--- 指示 1 ---
デザイン思考についての本文のうち、「日本の産業界では、ユーザーを」という語句を含むところで始まり「をよく目にすることでしょう。」で終わる部分を、一字一句そのまま書き写してください。

--- 本文 ---

▬▬▬

不確実性の時代に、アジャイル開発で向き合っていこう

第8回:デザイン思考、DevSecOps--単なる開発を超えて(前半) - (page 2)

岡本修治 (KPMGコンサルティング) 和田英樹 (KPMGコンサルティング) 新田明広 (KPMGコンサルティング)

2023-05-17 07:30

 一方で、日本でのデザイン思考の浸透度合いですが、図2でも示す通り国内企業での活用は15%程度にとどまっています。全社的に活用しているのは3%にも達していません。一時期はメディアなどで取り上げられる機会が多かったのですが、最近では話題になる機会も減り、検索キーワードの傾向を見ても、2005年ごろをピークに低迷が続いています。現在でもピーク時の半分程度の頻度しか検索に使われていません。それだけ、日本においては関心が薄く、年々検索件数のピークを指数関数的に更新している米国や世界の傾向とは異なる状況です。

 日本のデザイン思考への関心が低い傾向について吉成博士は、日本企業の産業構造や企業文化によるところが大きいとの見解を示していました。海外の先進的な企業では、ユーザーが求めるもの・ユーザーへの配慮を優先した製品づくりである「マーケットイン」が主流です。さらに、ユーザーが本質的に求めるものをさらに探求し、ユーザーの想定する以上のものを実現して、イノベーションと呼ぶに相応しい新しい提供価値を見いだしています。

 日本の産業界では、ユーザーを意識する必要性は認識しているものの、表面的な理解にとどまり、技術力を売りにした「プロダクトアウト」の考えがいまだ抜けきれていません。実際に、日本のメーカーが作る多くの製品は、目新しい機能はあるものの、必ずしも、ユーザーの困りごとをスムーズに解決し、新鮮な驚きを与える(デザイン思考で“ワオ(Wow)!の要素”と呼ばれる)ものではなかったり、直感的には理解しがたい、操作の手数を要する機能で、その手順を説明する重厚なマニュアルが付属していたりするというケースをよく目にすることでしょう。

▬▬▬

--- 一覧 ---
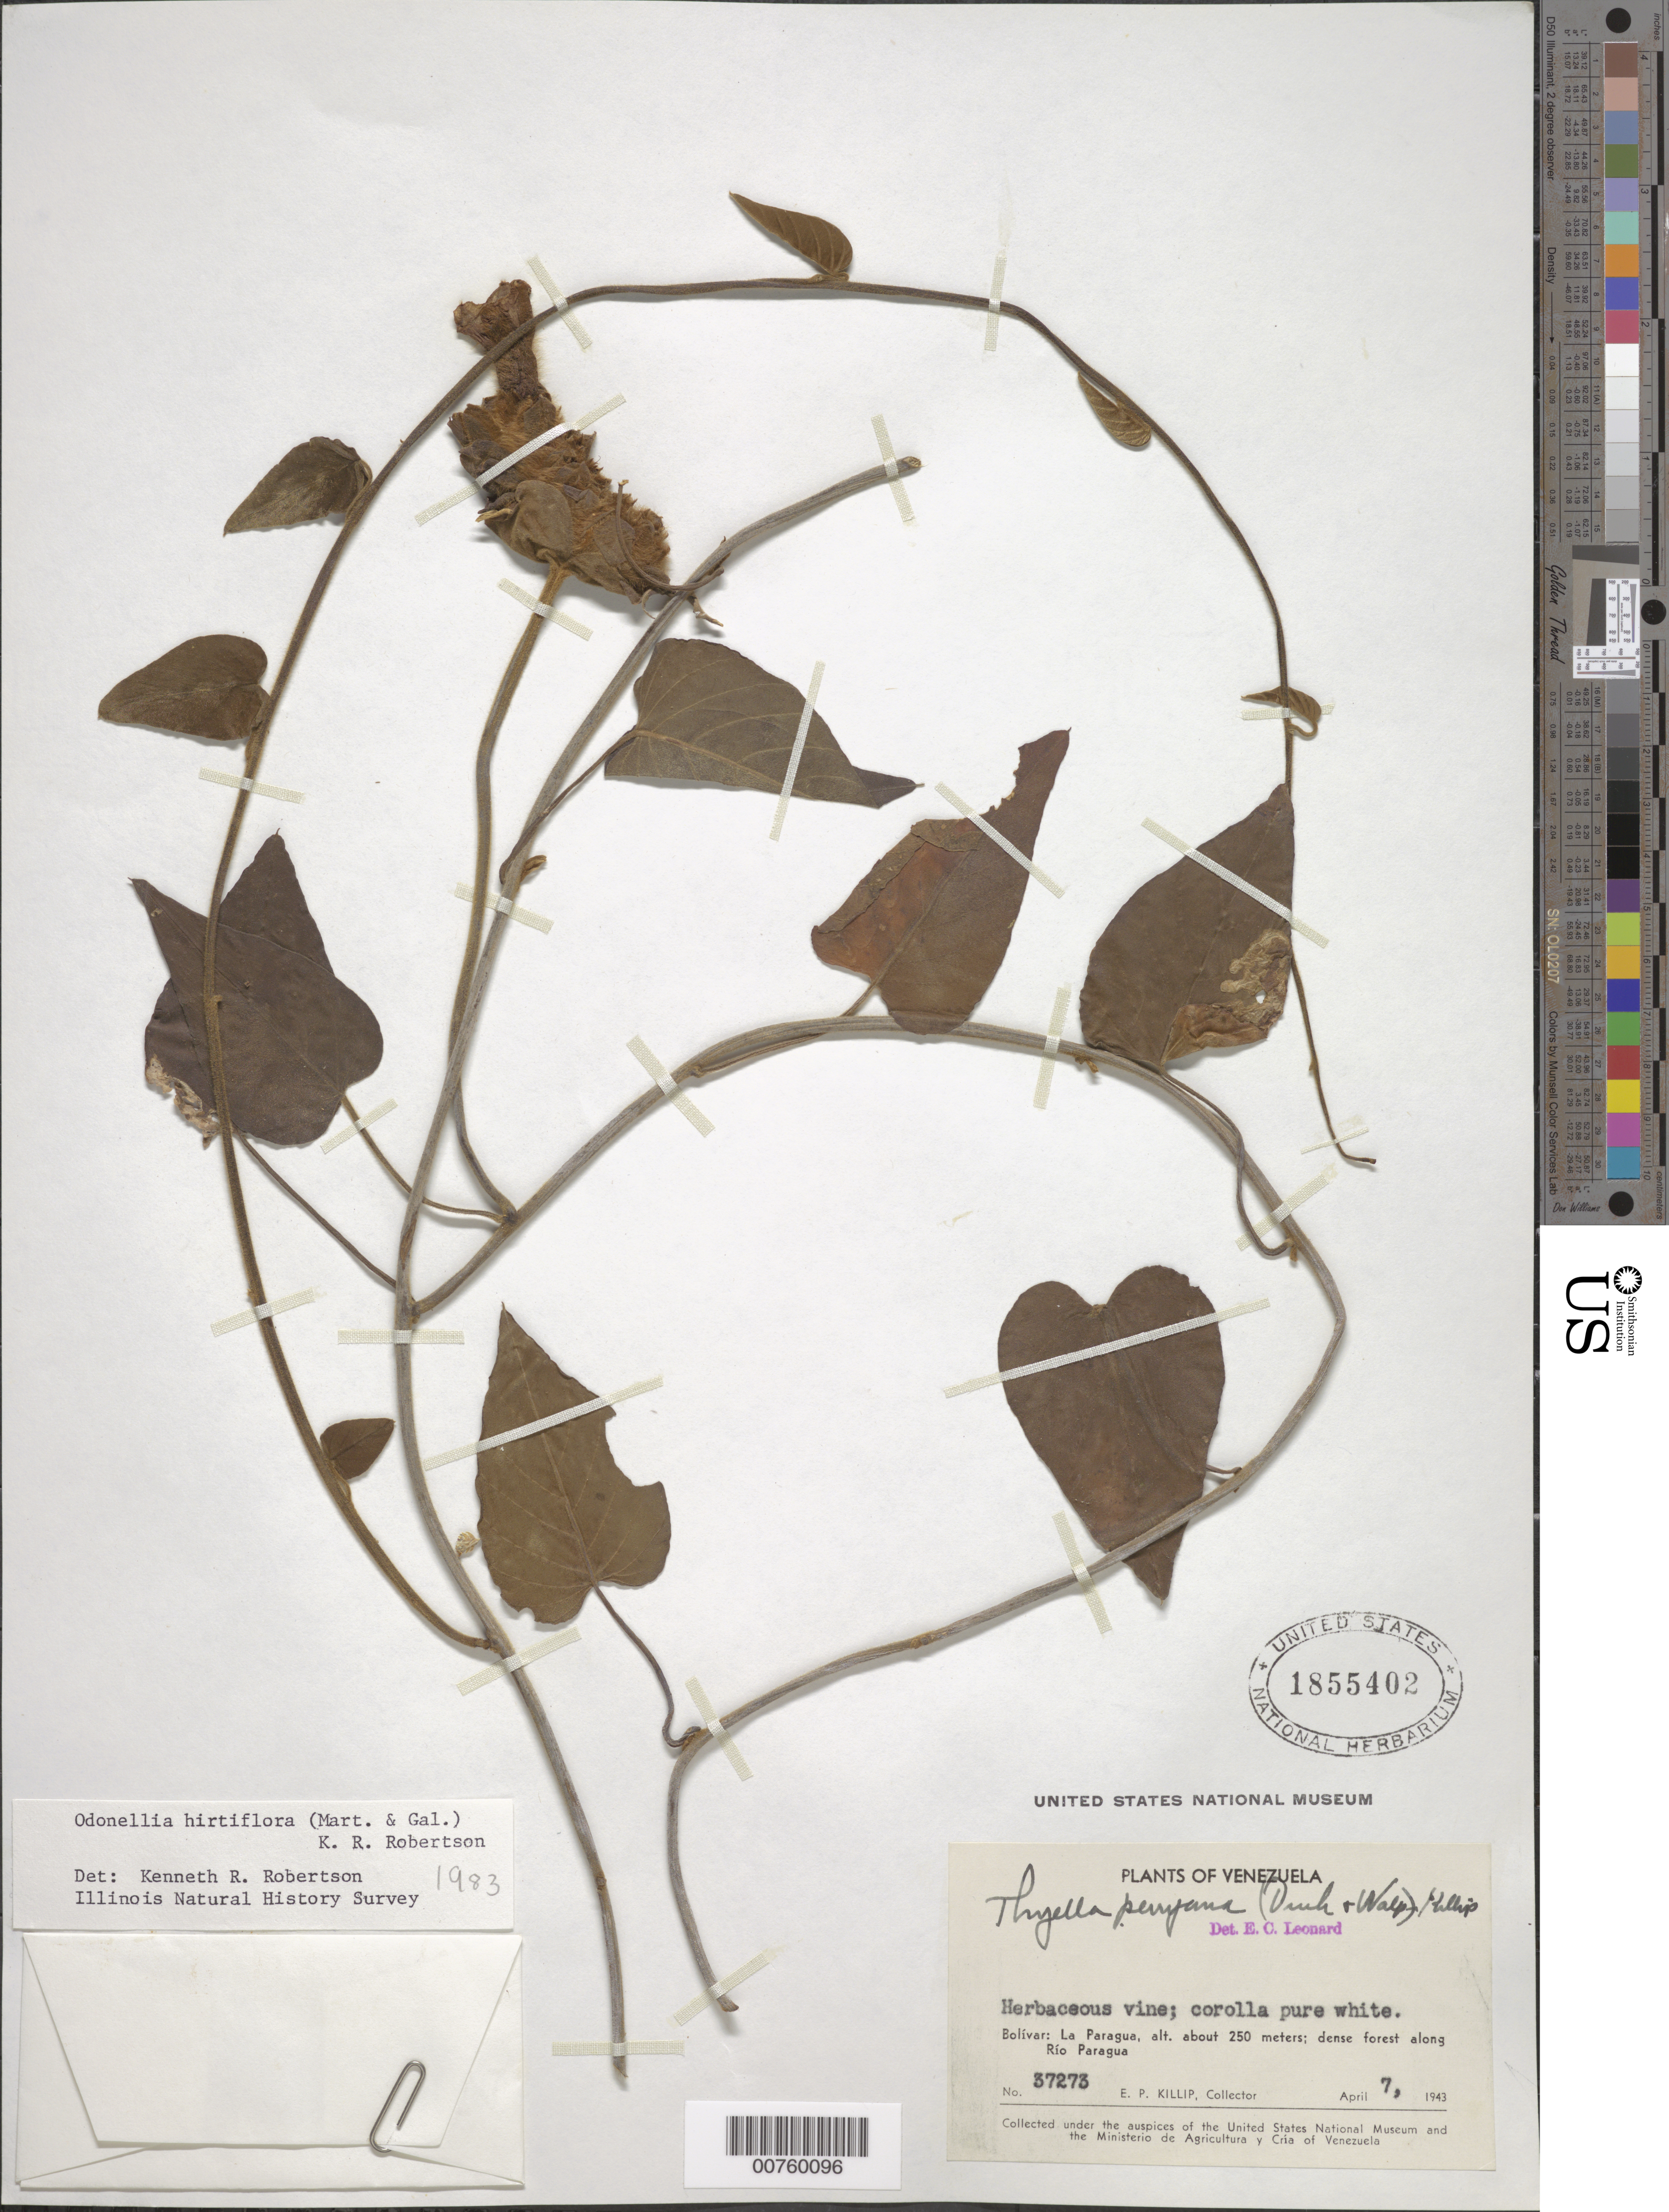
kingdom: Plantae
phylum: Tracheophyta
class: Magnoliopsida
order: Solanales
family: Convolvulaceae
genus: Odonellia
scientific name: Odonellia hirtiflora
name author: (M. Martens & Galeotti) K.R. Robertson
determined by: Robertson, K. R.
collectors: E. P. Killip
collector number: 37273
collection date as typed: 7-Apr-43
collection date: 1943-04-07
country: Venezuela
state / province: Bolívar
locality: La Paragua, along Río Paragua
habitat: Dense forest along river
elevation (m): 250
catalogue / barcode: US 1855402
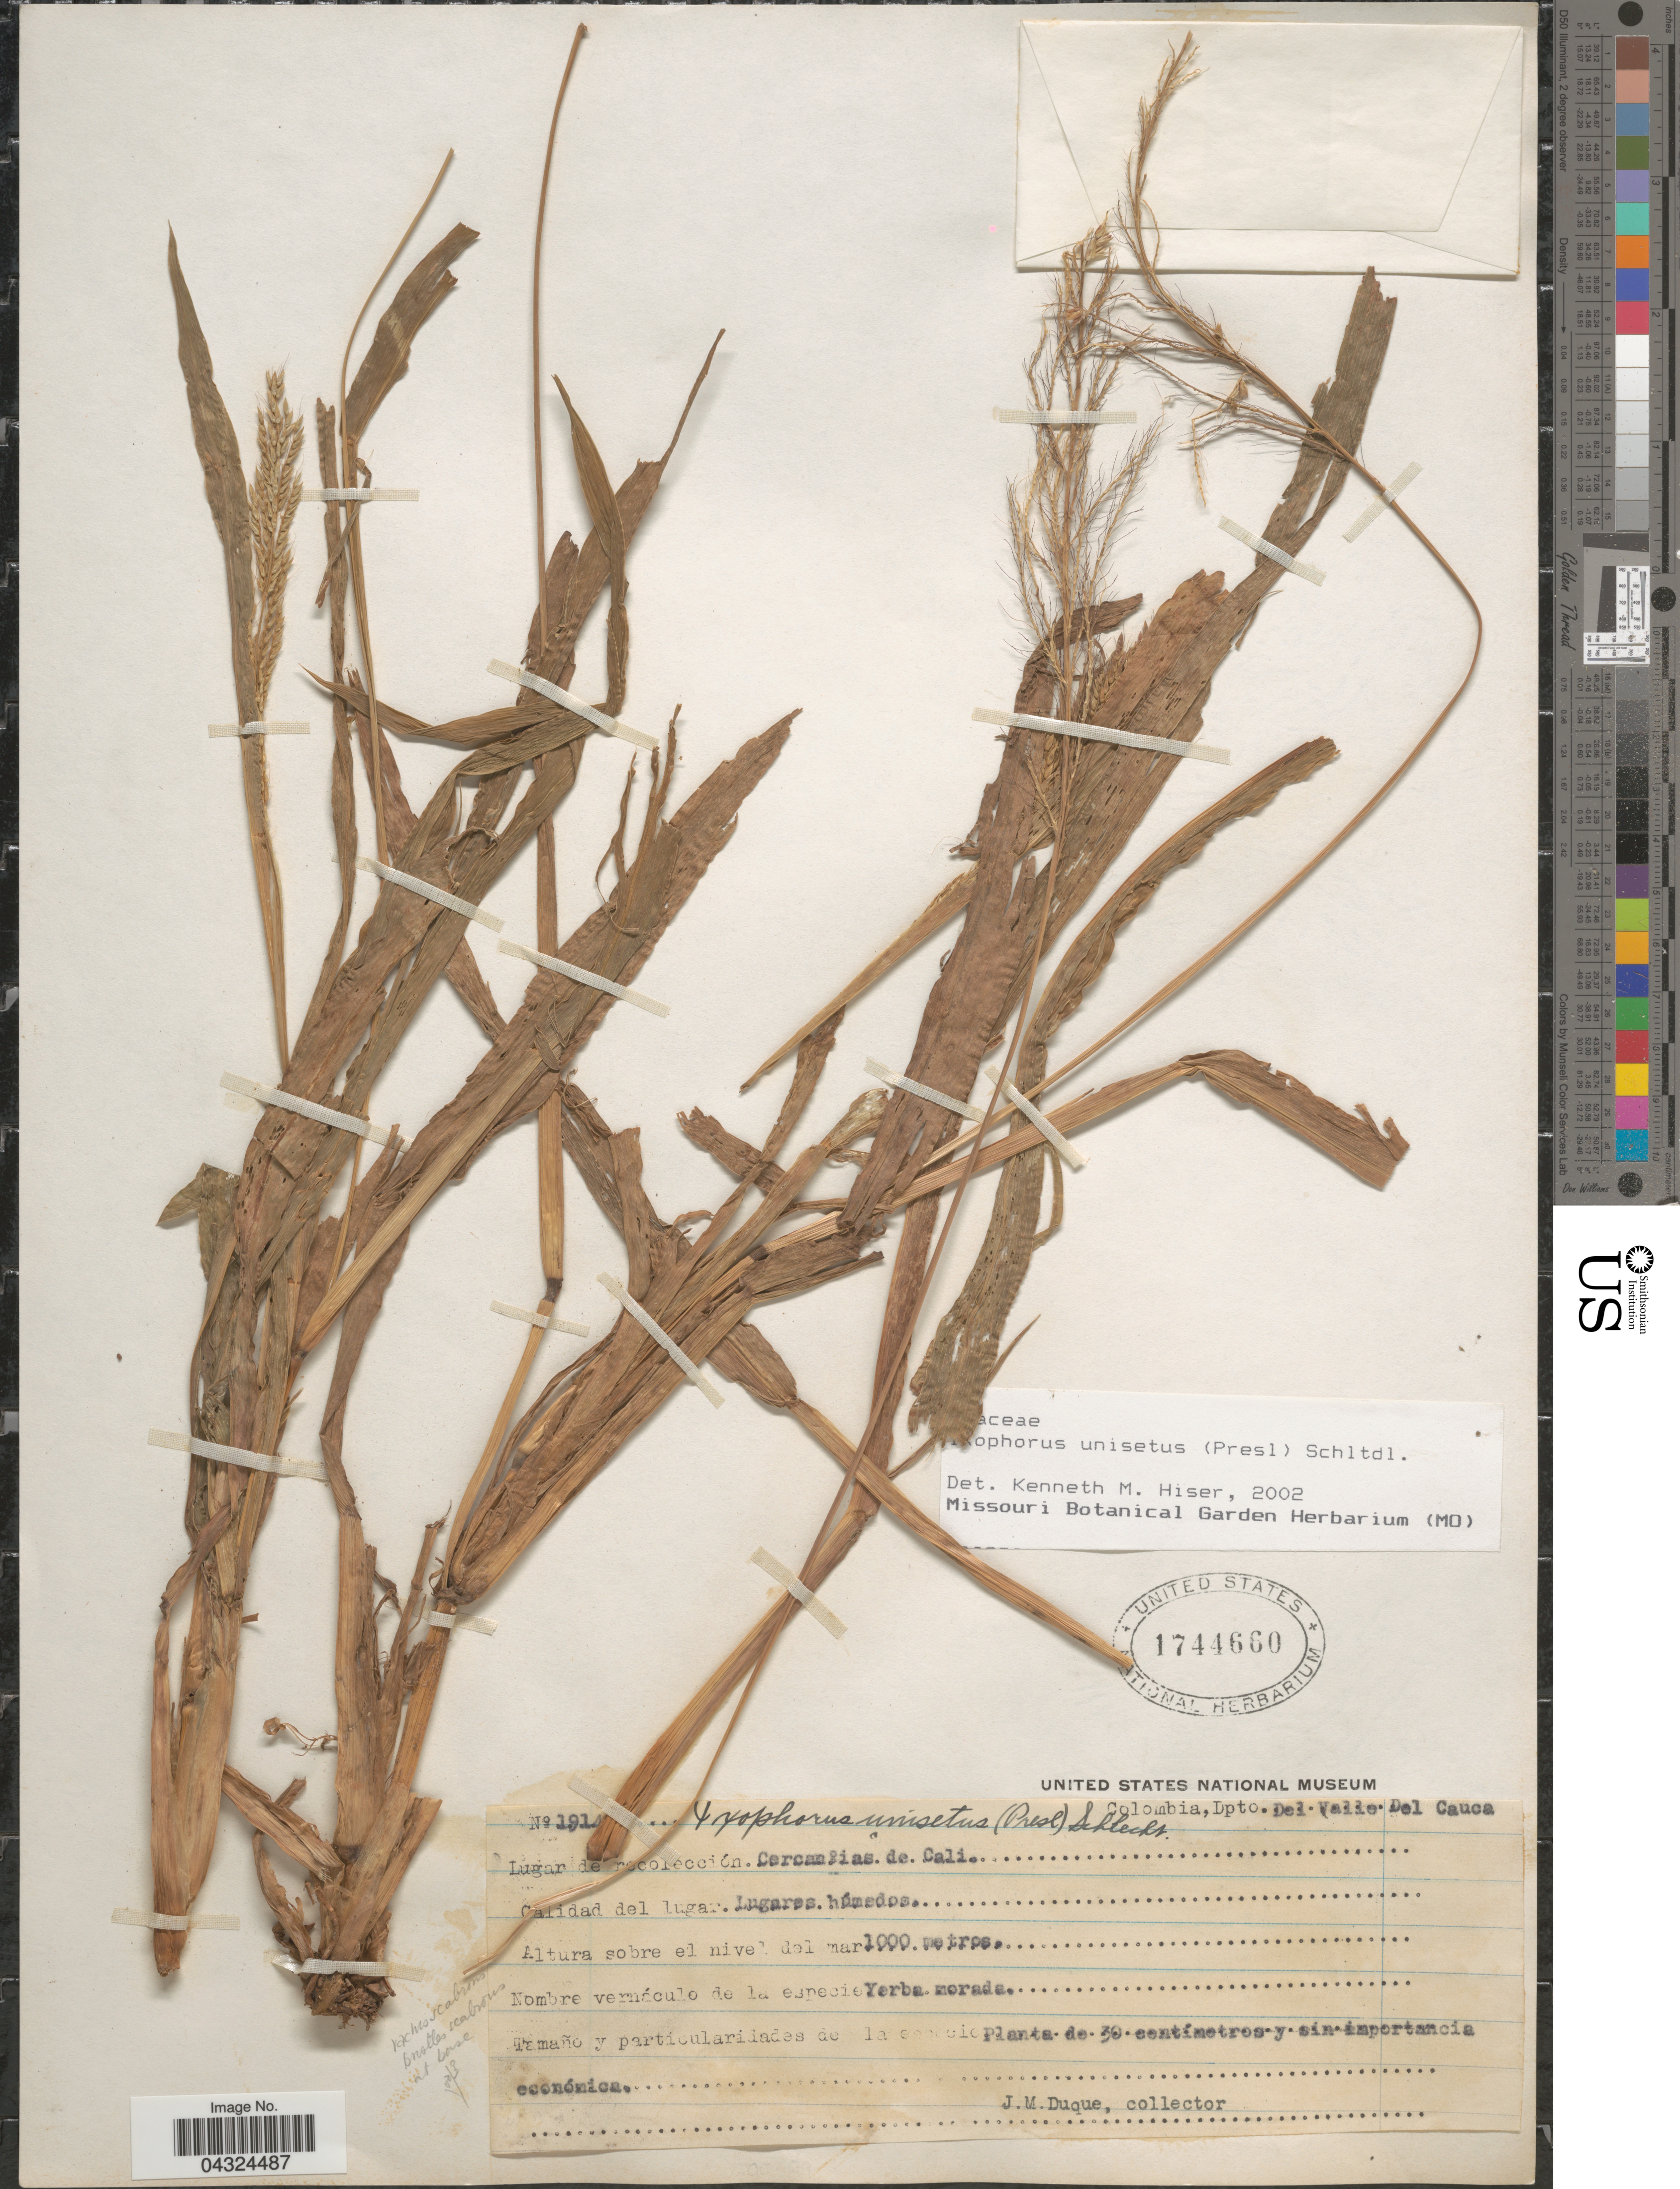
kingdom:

▬▬▬

--- 指示 2 ---
上の一覧から、「genus: Odonellia」を含む行に始まり一覧の末尾までの部分を、両端の行も含めてそのまま引用してください。画像は答えに入れないでください。

--- 解答 1 ---
日本の産業界では、ユーザーを意識する必要性は認識しているものの、表面的な理解にとどまり、技術力を売りにした「プロダクトアウト」の考えがいまだ抜けきれていません。実際に、日本のメーカーが作る多くの製品は、目新しい機能はあるものの、必ずしも、ユーザーの困りごとをスムーズに解決し、新鮮な驚きを与える(デザイン思考で“ワオ(Wow)!の要素”と呼ばれる)ものではなかったり、直感的には理解しがたい、操作の手数を要する機能で、その手順を説明する重厚なマニュアルが付属していたりするというケースをよく目にすることでしょう。

--- 解答 2 ---
genus: Odonellia
scientific name: Odonellia hirtiflora
name author: (M. Martens & Galeotti) K.R. Robertson
determined by: Robertson, K. R.
collectors: E. P. Killip
collector number: 37273
collection date as typed: 7-Apr-43
collection date: 1943-04-07
country: Venezuela
state / province: Bolívar
locality: La Paragua, along Río Paragua
habitat: Dense forest along river
elevation (m): 250
catalogue / barcode: US 1855402
kingdom:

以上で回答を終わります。